Others in the series 2 of 3 and 3 of 3

Data-driven innovation is the process and consequent economic and social value that arises from the collection, analysis, use, and sharing of data by private and public sector organisations.

This Data-driven Innovation (DDI) could easily deliver $4.5 billion in benefits to the New Zealand economy (Winspear, 2021), however:

To truly gain the potential benefits of Data-driven Innovation, businesses and government entities will need to change how they operate, from decision-making to organisational structures, in light of the huge increases in the volume and usefulness of data for decision-making in recent years, and the ease with which this data can now be stored, analysed and shared” (COVEC, 2015)

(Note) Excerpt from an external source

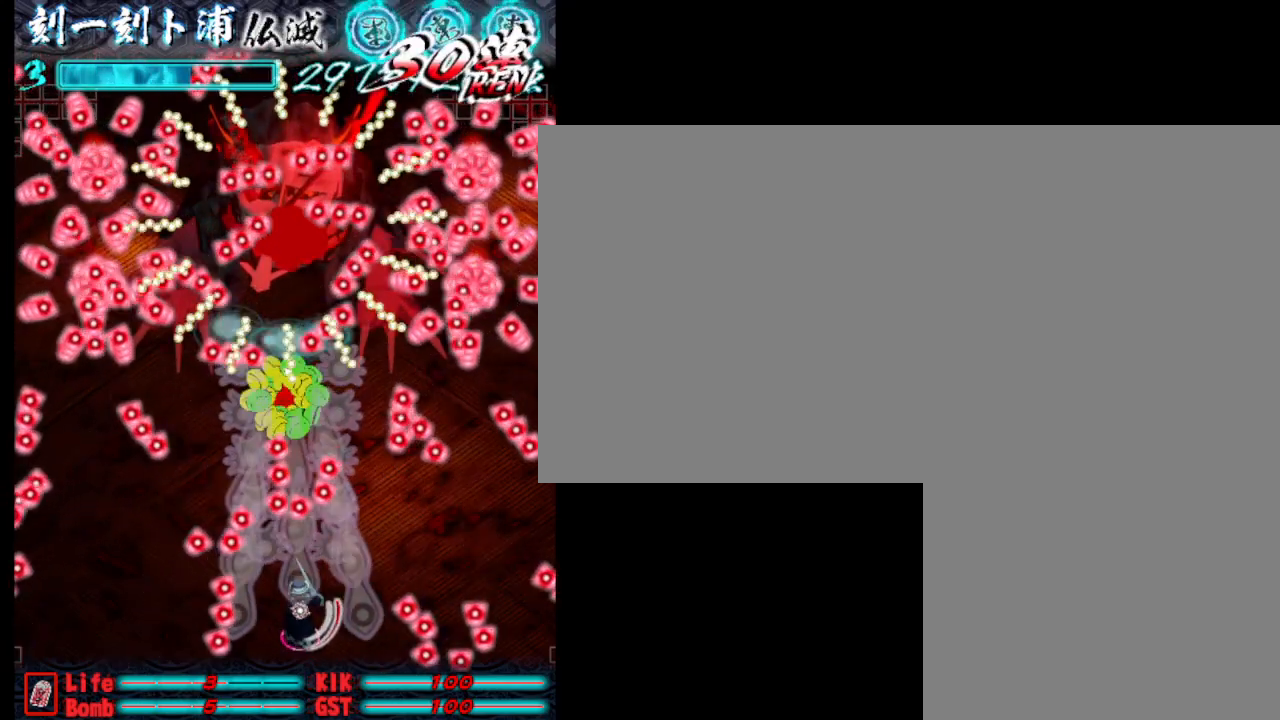
{"keys": ["j"], "events": [[67, "j", "up"], [67, "s", "up"], [117, "w", "down"], [167, "j", "down"], [250, "j", "up"], [300, "d", "up"], [300, "j", "down"], [350, "w", "up"], [400, "j", "up"], [500, "j", "down"]]}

As such, there’s a need to help New Zealand businesses to see and harness the power of data as a strategic business asset. Enabling the use of data-driven technologies to improve operational efficiency, develop new products and services, and make better decisions around strategy and investment.

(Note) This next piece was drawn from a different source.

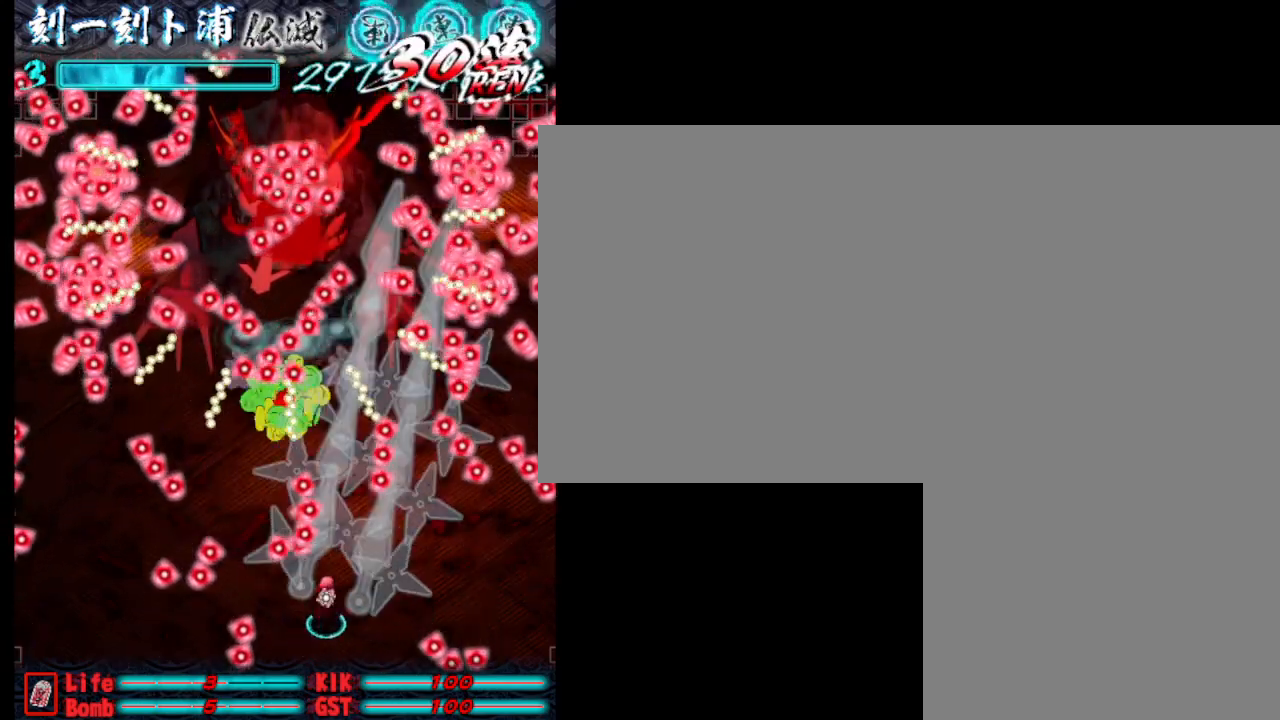
{"keys": ["j"], "events": [[50, "j", "up"], [133, "j", "down"], [183, "d", "down"], [233, "j", "up"], [283, "j", "down"], [383, "j", "up"], [483, "d", "up"], [483, "j", "down"]]}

One avenue to increase this data literacy or ‘capability maturity’ is Learning by Doing. That’s a concept where people couple the development of new data skills with real-world problems and opportunities, connecting the people, skills, knowledge, and data resources inside their organization with multiple outside sources of Data-driven Innovation using an Open Innovation Model.

This article explores the idea of Open & Data-Driven Innovation, and how it was implemented in the New Zealand via the i4 Program of work across 2021–2022. The following sections of this article:

  • Provides some insights into the potential of and barriers to Data-driven Innovation in the 21st Century version of a Networked Economy.
  • Introduces the i4 Program, which was designed to help organisations unlock the value of their data and better collaborate with the digital technologies sector to accelerate data-driven innovation and competitive advantage for New Zealand.
  • Introduces The i4 Institute as a purpose-built platform designed to help people build their data literacy and competencies and then integrate these new learnings with real-world problems and opportunities.
  • Provides insights into how we used a ‘System Thinking’ approach to craft The i4 Institute Open Innovation Model, exploring the benefits of using this approach to sustain a mutually beneficial relationship between New Zealand businesses and the digital technologies sector.
  • Finally, we introduce the launch and execution runway for the DDI Exchange, including a brief outline of current thinking for its long-term sustainability beyond July 2022.

We hope you enjoy!

Malcolm Fraser, Chief data steward, The i4 Institute

Dear reader, the Internet changed everything (or did it?)

In the 21st Century, our global economy can be viewed from several perspectives: transition from the industrial economy, digital and information infrastructure, global scale, value networks, and intellectual property rights (World Economic Forum, 2020).

However, in this era of networks, hyperconnectivity, and digitization of fast-growing, real-time connections among people, is a ‘Network Economy’ really something new, or is it merely something old with a digital flavor?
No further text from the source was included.